Chauffage et eau chaude au charbon (consommation réduite en été), gaz d’échappement (un million de véhicules engorgent chaque jour les artères pékinoises), fumées industrielles abondantes, poussières émanant des multiples chantiers de construction, voilà le menu atmosphérique concocté pour les 10000 athlètes sélectionnés. En sachant tout de même que la plupart des fabriques installées au centre-ville, dont l’aciérie géante Shougang, devraient être délocalisées d’une vingtaine de kilomètres d’ici aux Jeux.

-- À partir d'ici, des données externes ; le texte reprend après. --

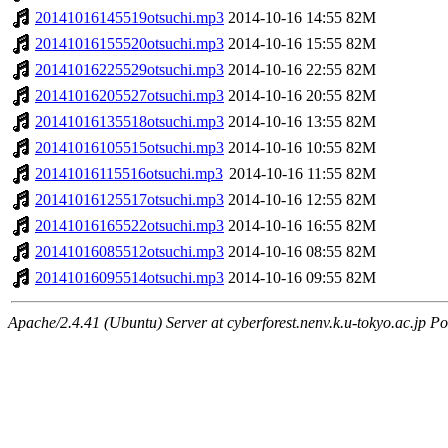
20141016145519otsuchi.mp3
2014-10-16 14:55
82M
20141016155520otsuchi.mp3
2014-10-16 15:55
82M
20141016225529otsuchi.mp3
2014-10-16 22:55
82M
20141016205527otsuchi.mp3
2014-10-16 20:55
82M
20141016135518otsuchi.mp3
2014-10-16 13:55
82M
20141016105515otsuchi.mp3
2014-10-16 10:55
82M
20141016115516otsuchi.mp3
2014-10-16 11:55
82M
20141016125517otsuchi.mp3
2014-10-16 12:55
82M
20141016165522otsuchi.mp3
2014-10-16 16:55
82M
20141016085512otsuchi.mp3
2014-10-16 08:55
82M
20141016095514otsuchi.mp3
2014-10-16 09:55
82M
Apache/2.4.41 (Ubuntu) Server at cyberforest.nenv.k.u-tokyo.ac.jp Po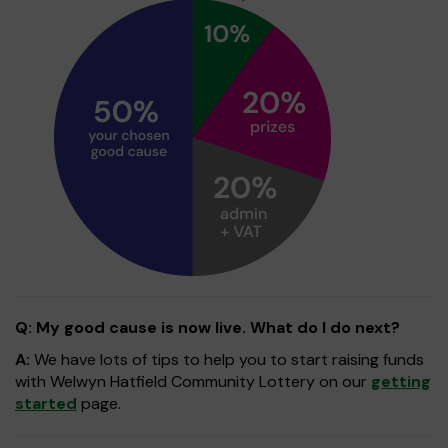
Q: My good cause is now live. What do I do next?
A:
We have lots of tips to help you to start raising funds
with Welwyn Hatfield Community Lottery on our
getting
started
page.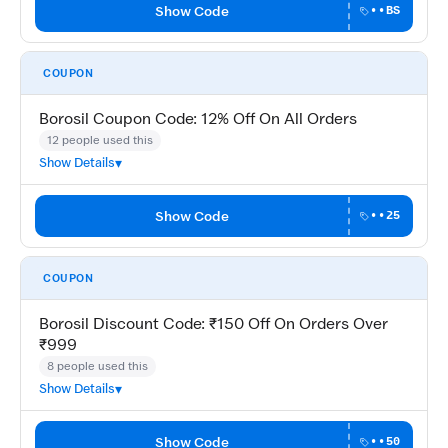
Show Code
••BS
COUPON
Borosil Coupon Code: 12% Off On All Orders
12 people used this
Show Details
Show Code
••25
COUPON
Borosil Discount Code: ₹150 Off On Orders Over
₹999
8 people used this
Show Details
Show Code
••50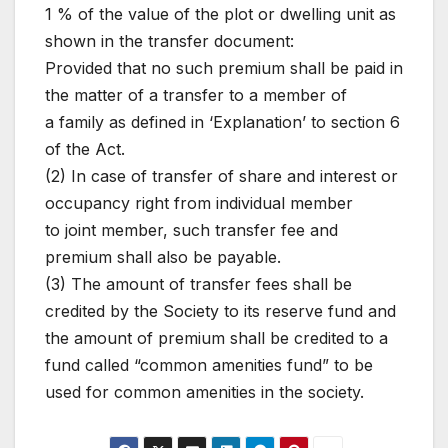
1 % of the value of the plot or dwelling unit as
shown in the transfer document:
Provided that no such premium shall be paid in
the matter of a transfer to a member of
a family as defined in ‘Explanation’ to section 6
of the Act.
(2) In case of transfer of share and interest or
occupancy right from individual member
to joint member, such transfer fee and
premium shall also be payable.
(3) The amount of transfer fees shall be
credited by the Society to its reserve fund and
the amount of premium shall be credited to a
fund called “common amenities fund” to be
used for common amenities in the society.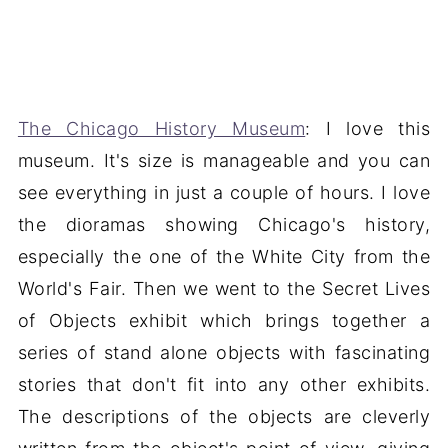
The Chicago History Museum
: I love this
museum. It's size is manageable and you can
see everything in just a couple of hours. I love
the dioramas showing Chicago's history,
especially the one of the White City from the
World's Fair. Then we went to the Secret Lives
of Objects exhibit which brings together a
series of stand alone objects with fascinating
stories that don't fit into any other exhibits.
The descriptions of the objects are cleverly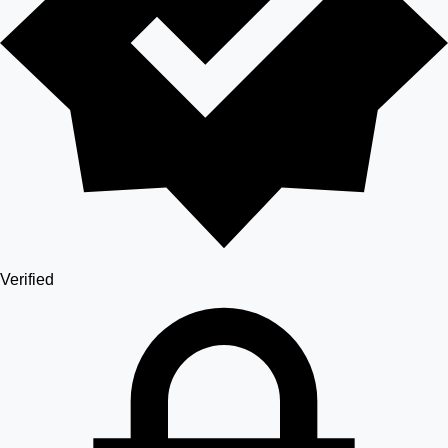
Verified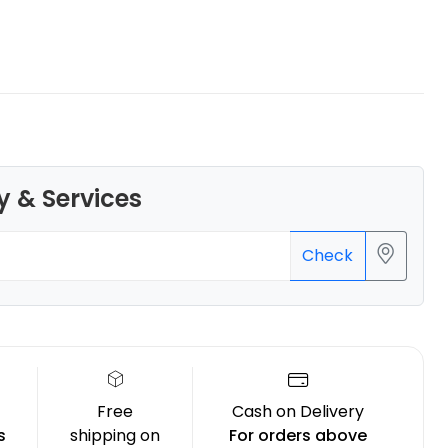
eSun
ABSHS
Yellow - 1.00kg
y & Services
₹1162.00
Check
Free
Cash on Delivery
s
shipping on
For orders above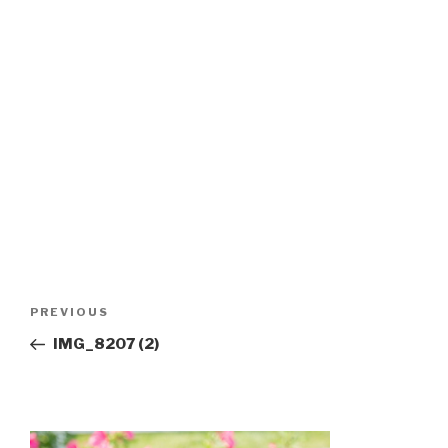
Post
Previous
PREVIOUS
navigation
Post
IMG_8207 (2)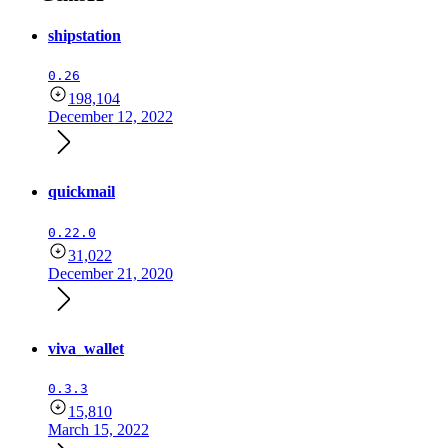
shipstation
0.26
198,104
December 12, 2022
quickmail
0.22.0
31,022
December 21, 2020
viva_wallet
0.3.3
15,810
March 15, 2022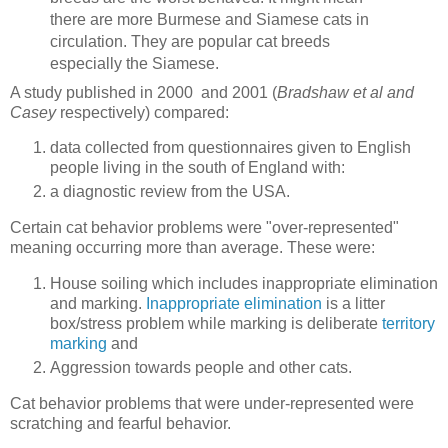
there are more Burmese and Siamese cats in
circulation. They are popular cat breeds
especially the Siamese.
A study published in 2000 and 2001 (
Bradshaw et al and
Casey
respectively) compared:
data collected from questionnaires given to English
people living in the south of England with:
a diagnostic review from the USA.
Certain cat behavior problems were "over-represented"
meaning occurring more than average. These were:
House soiling which includes inappropriate elimination
and marking.
Inappropriate elimination
is a litter
box/stress problem while marking is deliberate
territory
marking
and
Aggression towards people and other cats.
Cat behavior problems that were under-represented were
scratching and fearful behavior.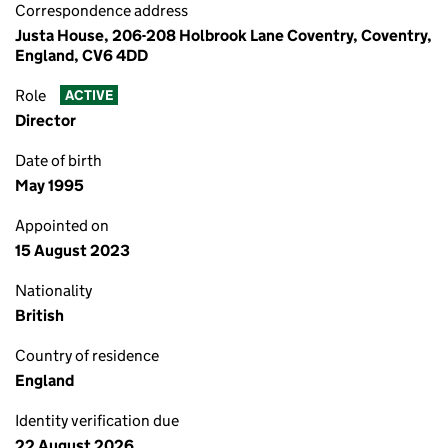
Correspondence address
Justa House, 206-208 Holbrook Lane Coventry, Coventry,
England, CV6 4DD
Role
ACTIVE
Director
Date of birth
May 1995
Appointed on
15 August 2023
Nationality
British
Country of residence
England
Identity verification due
22 August 2026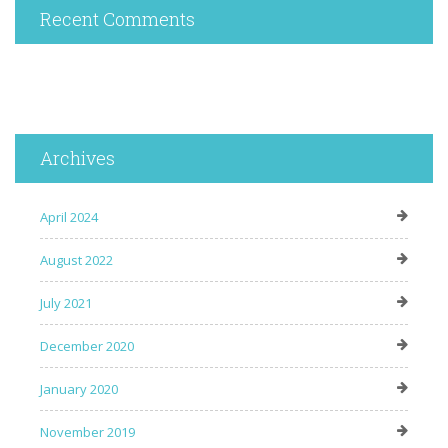
Recent Comments
Archives
April 2024
August 2022
July 2021
December 2020
January 2020
November 2019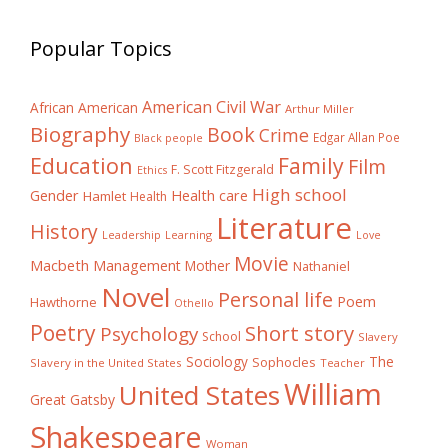
Popular Topics
American Civil War
African American
Arthur Miller
Biography
Book
Crime
Edgar Allan Poe
Black people
Education
Family
Film
F. Scott Fitzgerald
Ethics
High school
Gender
Health care
Hamlet
Health
Literature
History
Learning
Leadership
Love
Movie
Macbeth
Management
Mother
Nathaniel
Novel
Personal life
Poem
Hawthorne
Othello
Poetry
Short story
Psychology
School
Slavery
The
Sociology
Sophocles
Slavery in the United States
Teacher
William
United States
Great Gatsby
Shakespeare
Woman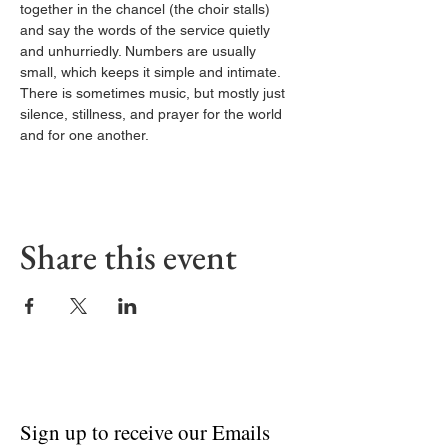
together in the chancel (the choir stalls) 
and say the words of the service quietly 
and unhurriedly. Numbers are usually 
small, which keeps it simple and intimate. 
There is sometimes music, but mostly just 
silence, stillness, and prayer for the world 
and for one another.
Share this event
Sign up to receive our Emails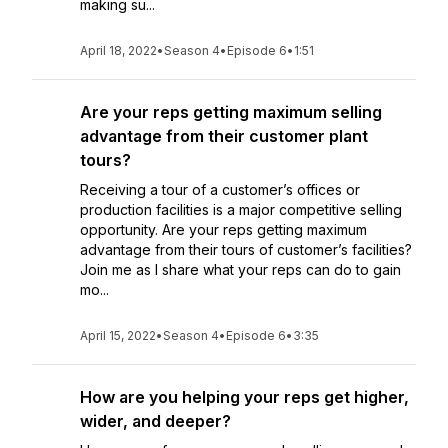
making su...
April 18, 2022
•
Season 4
•
Episode 6
•
1:51
Are your reps getting maximum selling
advantage from their customer plant
tours?
Receiving a tour of a customer’s offices or
production facilities is a major competitive selling
opportunity. Are your reps getting maximum
advantage from their tours of customer’s facilities?
Join me as I share what your reps can do to gain
mo...
April 15, 2022
•
Season 4
•
Episode 6
•
3:35
How are you helping your reps get higher,
wider, and deeper?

« De la poudre aux yeux ! » analyse Isabelle Bey, professeur à l’Institut des sciences et technologies de l’environnement de l’EPFL. « Il faudrait transporter ces usines à bien davantage que 20 km de la capitale. Faute de quoi, le vent aidant, la pollution qu’elles génèrent risque de revenir sur la cité. D’un autre côté, en les transplantant plus loin, on améliore l’air de Pékin, mais on provoque ailleurs des dégâts sur le climat global. Sans compter qu’au mois d’août l’apparition d’oxydes d’azote et de composés organiques volatiles, ajoutée à la chaleur ambiante, débouche sur une pollution à l’ozone. D’où un danger accru d’affections respiratoires chez l’homme ». Qui est l’ennemi ? Ces résidus de carbone en suspension, ou particules fines, issues pour l’essentiel de la combustion thermique. « L’inhalation du volume d’air par unité de temps étant plus importante chez l’athlète, le risque apparaît majeur », constate Jacques Diezi, professeur honoraire de pharmacologie et toxicologie à l’Université de Lausanne. Le risque de quoi ? De voir les minuscules particules se lover au sein des alvéoles bronchiques ou pulmonaires, puis passer dans le sang.

« Les substances ainsi inhalées provoqueront des réactions inflammatoires, surtout de type allergique », poursuit le Dr Diezi. « Les manifestations courantes consistent en des œdèmes faciaux (lèvres, paupières, etc...), mais aussi de la glotte, qui enfle et empêche le sujet de respirer. Il y a alors danger de mort, tout comme dans le cas d’un autre effet possible, le choc anaphylactique. Il s’agit d’une brusque chute de la tension artérielle suite à la réaction allergique. Sans unité d’urgence, c’est la fin. On n’oubliera pas non plus les dommages cutanés, telle l’urticaire, ni l’asthme bronchique qui deviendra chronique ». La médecine moderne offre évidemment des remèdes pour éviter pareilles maladies ou issues funestes. Les broncho-dilatateurs, à base de salbutamol (Ventolin), et les corticoïdes contre l’asthme, les antihistaminiques contre les allergies. Problèmes : les deux premiers, considérés comme agents dopants, figurent sur la liste noire des produits interdits, tandis que les troisièmes sont licites mais favorisent sinon l’endormissement, du moins la somnolence. Pas terrible pour un compétiteur... A Pékin, le CIO enverra donc les athlètes dans une atmosphère pourrie, sans possibilité de se soigner. Sauf s’ils arrivent tous munis d’une AUT (autorisation à usage thérapeutique), à l’instar de pas mal de cyclistes.

« Impensable ! » rétorque Martial Saugy, directeur du Laboratoire suisse d’analyse du dopage. « Il en va de la crédibilité de la lutte antidopage durant les Jeux. Cela dit, il est vrai que le CIO se trouve en plein embarras. Que se passera-t-il à Pékin si les indices de chaleur, d’humidité et de pollution virent au rouge ? J’étais aux Mondiaux d’Osaka en compagnie d’Arne Ljungqvist, le président de la commission médicale olympique. Il attend les résultats d’une étude en cours, commandée aux autorités chinoises sur la situation potentielle et les mesures drastiques à prendre. Au pire, si les conditions s’avèrent trop périlleuses pour la santé des athlètes, Mr Ljungqvist envisage de supprimer des épreuves d’endurance comme le marathon (ndlr : le règlement du CIO l’autorise) ». Le Dr Saugy affirme que les fédérations internationales elles-mêmes « montrent de la fébrilité » par rapport à la santé de leurs athlètes. Un dirigeant, qui ne souhaite aucune publicité pour l’instant, a évoqué, concernant le choix de la capitale chinoise par le plénum des olympiens, la « dominance scandaleuse des intérêts économiques sur le sport ».